Aplikasi Dimatikan Massal
Ketua Umum Garda Indonesia Raden Igun Wicaksono menyebut, aksi kali ini juga melibatkan mahasiswa. Tidak hanya turun ke jalan, para pengemudi ojol juga akan mematikan aplikasi sebagai bentuk solidaritas.
“Imbauan Garda terhadap warga Jakarta agar memilih moda transportasi alternatif pada Rabu, 17 September 2025, karena sebagian besar transportasi online akan mematikan aplikasi secara masif,” kata Igun.
Ia menegaskan, titik kumpul massa dimulai di Kemenhub lalu bergerak menuju Istana dan berakhir di DPR RI.
Deretan Tuntutan Ojol
Dalam aksinya, para pengemudi ojol membawa sejumlah tuntutan yang dinilai krusial. Pertama, mereka meminta rancangan undang-undang transportasi online dimasukkan dalam Program Legislasi Nasional (Prolegnas) 2025–2026.
Selain itu, massa mendesak agar potongan (fee) dari aplikator maksimal 10 persen. Selama ini, potongan dianggap terlalu tinggi sehingga merugikan pengemudi.
Mereka juga menuntut adanya regulasi jelas terkait tarif pengantaran barang dan makanan, termasuk audit terhadap potongan yang diambil regulator.
“Banyak sistem yang membuat tarif lebih murah justru merugikan driver. Itu harus dihapus,” tegas Igun.
Tuntut Usut Kasus Kematian Driver
Tidak hanya soal regulasi, massa ojol juga membawa isu serius lainnya. Mereka menuntut pengusutan tuntas kasus tewasnya driver ojol Affan Kurniawan yang dinilai belum mendapatkan keadilan.
Bahkan, Garda Indonesia mendesak adanya pergantian kepemimpinan di Kementerian Perhubungan sebagai bentuk pertanggungjawaban.
Warga Diminta Siaga
Dengan adanya aksi ini, warga Ibu Kota diminta bersiap menghadapi potensi kemacetan dan keterbatasan layanan transportasi online.

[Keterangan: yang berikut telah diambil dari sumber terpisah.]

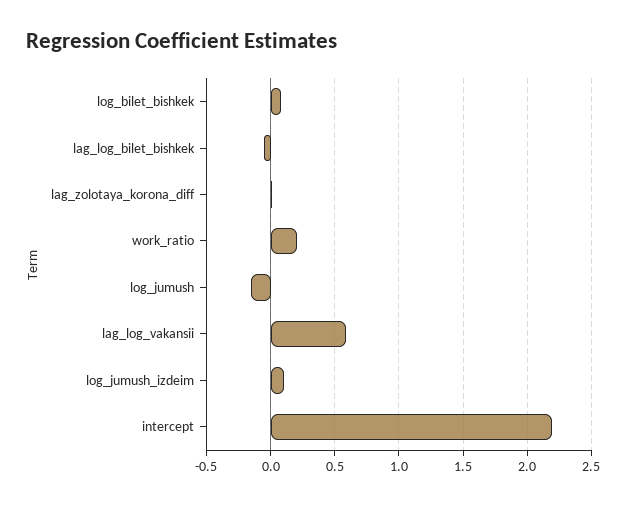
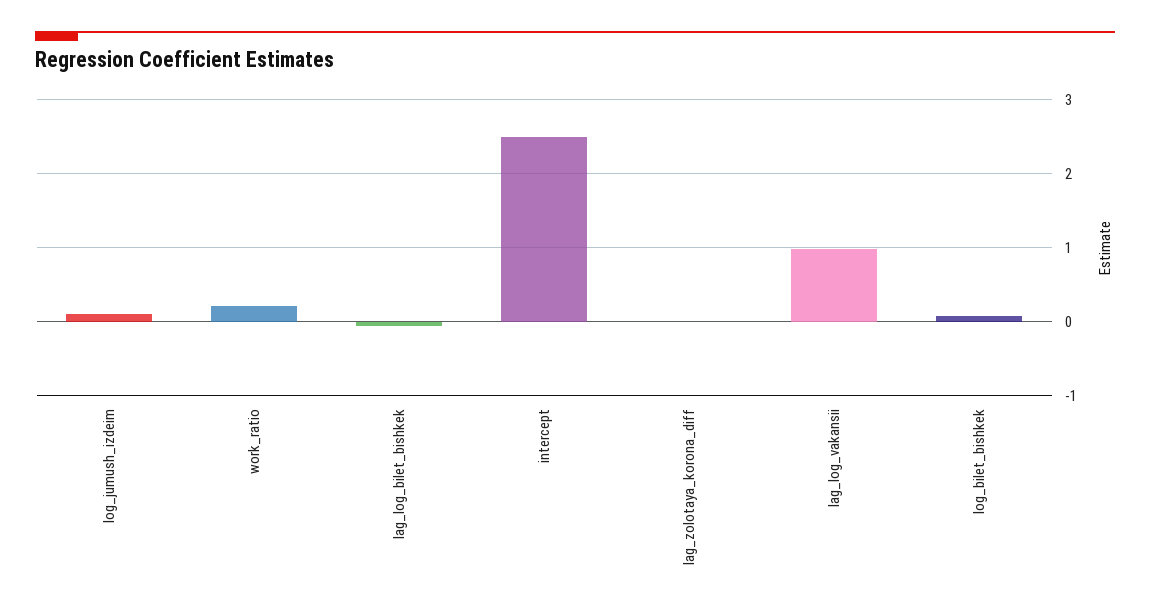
log_jumush: -0.15 -> none
lag_log_vakansii: 0.6 -> 1
intercept: 2.2 -> 2.5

“Lebih baik gunakan transportasi umum lain atau moda alternatif. Karena aplikasi ojol sebagian besar dimatikan,” ujar Igun.
Meski begitu, polisi berharap unjuk rasa berjalan damai tanpa mengganggu kepentingan masyarakat. “Kami tetap memfasilitasi penyampaian pendapat. Tapi jangan sampai mengganggu ketertiban umum,” pungkas Kombes Komarudin.